Model biopsikososial adalah pendekatan yang menggabungkan aspek medis dan sosial dalam memahami disabilitas. Pertama kali diperkenalkan oleh George Engel pada tahun 1977, model ini menyatakan bahwa disabilitas tidak hanya dipengaruhi oleh kondisi fisik, tetapi juga oleh faktor psikologis seperti stres atau cara mengatasi masalah, serta faktor sosial seperti lingkungan kerja, dukungan keluarga, dan kondisi ekonomi.

Berikut merupakan klasifikasi model yang dicetuskan oleh George Engel:

  • Faktor Biologis: aspek medis atau fisik dari kondisi seseorang, seperti cedera tulang belakang, down syndrome, atau kondisi kesehatan kronis.
  • Faktor Psikologis: kondisi seseorang dalam mengeluarkan respons secara mental dan emosional, misalnya tingkat stres, kepercayaan diri dan cara mengatasi masalahnya.
  • Faktor Sosial: kondisi lingkungan di sekitar individu, seperti dukungan dari keluarga dan teman, aksesibilitas di tempat kerja dan fasilitas umum, serta stigma di masyarakat.

Pada tahun 2002, WHO merilis International Classification of Functioning, Disability and Health (ICF), yang mengadopsi pendekatan biopsikososial ini. ICF menjelaskan bahwa disabilitas adalah fenomena kompleks yang melibatkan interaksi antara kondisi tubuh dan lingkungan sosial. Model ini mendorong pendekatan kolaboratif, misalnya dalam proses rehabilitasi, di mana tim medis dan sosial bekerja sama untuk menciptakan intervensi yang mempertimbangkan kondisi medis sekaligus konteks sosial individu.

Kelebihan

Inti dari model biopsikososial adalah memberikan perspektif baru dalam memahami kesehatan dan penyakit. Dengan mempertimbangkan faktor biologis, psikologis, dan sosial, model ini memberikan pendekatan yang lebih menyeluruh dibandingkan model biomedis yang hanya fokus pada aspek biologis.

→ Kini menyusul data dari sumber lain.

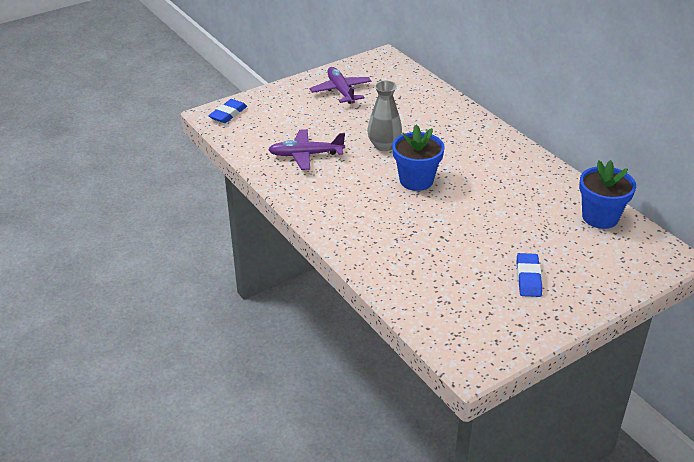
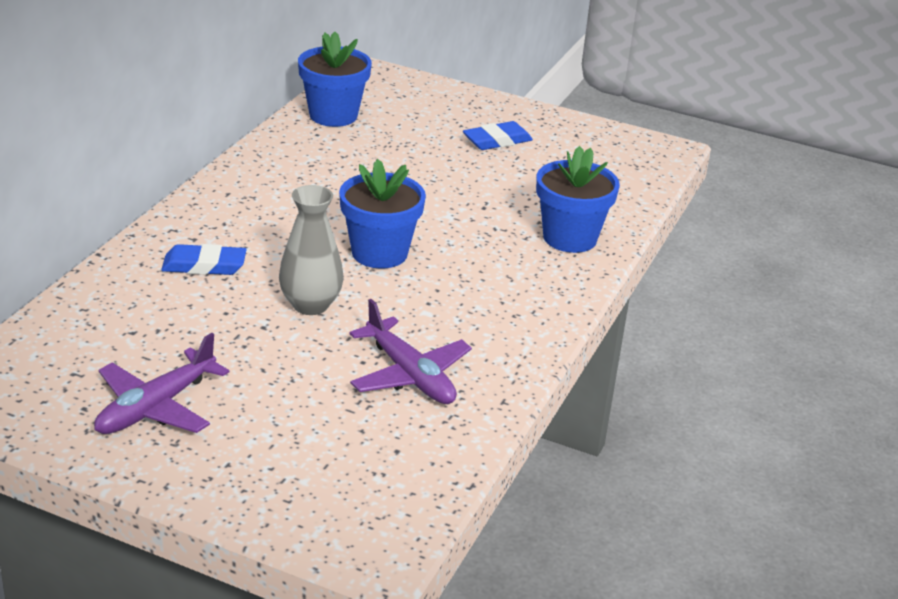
camera: 125 degrees left, 5 degrees down
(228, 114) = (359, 527): blue eraser -> blue eraser (204, 265)
(383, 256) = (570, 238): none -> blue flower pot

Dengan model biopsikososial, tim medis tidak hanya melihat diagnosis medis, tetapi juga faktor lain seperti suasana hatinya, dukungan keluarga, serta lingkungan tempat tinggal yang ramah dan akomodatif.

Model biopsikososial bisa digunakan dalam konteks rehabilitasi. Dalam model medis, dokter biasanya fokus pada penyembuhan medis dan area yang dianggap bermasalah atau rusak. Pendekatan medis ini berbeda dengan pendekatan berbasis partisipasi yang biasa digunakan oleh tenaga kesehatan dan layanan sosial. Dalam model biopsikososial, tim rehabilitasi akan menggabungkan kedua aspek ini untuk menyusun dukungan yang mempertimbangkan kondisi medis dan situasi sosial seseorang.

Kekurangan

Ada kekhawatiran bahwa penggabungan aspek kesehatan dengan model sosial dalam International Classification of Functioning, Disability and Health (ICF) milik WHO bisa membuat disabilitas hanya dianggap sebagai akibat dari faktor sosial. Ini bisa mengabaikan kebutuhan medis dari individu dengan disabilitas. Selain itu, sistem klasifikasi ini cukup rumit sehingga bisa menyulitkan dalam penerapannya.

Contoh

  • Seorang karyawan dengan kondisi kesehatan kronis diberi opsi bekerja dari rumah oleh perusahaannya yang berbeda kota. Misalnya seorang karyawan yang mengidap artritis reumatoid (nyeri sendi) di mana ia kesulitan berpergian jauh setiap hari karena akan memperburuk keadaan fisiknya, sehingga tempatnya bekerja memberikan pilihan untuk hybrid working, satu hari bekerja di kantor, empat hari bekerja jarak jauh. Hasilnya, ia menjadi lebih produktif karena tidak terhalang rasa sakit akibat penyakit yang diidap.
  • Seorang lansia terbantu oleh sistem antrian suara dan bantuan petugas di puskesmas. Puskesmas merupakan salah satu tempat rujukan ketika seseorang mengalami sakit, lansia salah satunya. Dengan kondisi selalu yang ramai dan sibuk, lansia mungkin akan kesulitan mendengar nomor antreannya dipanggil, oleh karenanya alat pengeras suara bisa menjadi solusi dari permasalahan ini. Selain itu, petugas medis atau tim khusus sebaiknya turut aktif mendampingi lansia dari awal proses pengobatan. Hasilnya, lansia mendapatkan hak pengobatannya dengan baik tanpa merasa kebingungan.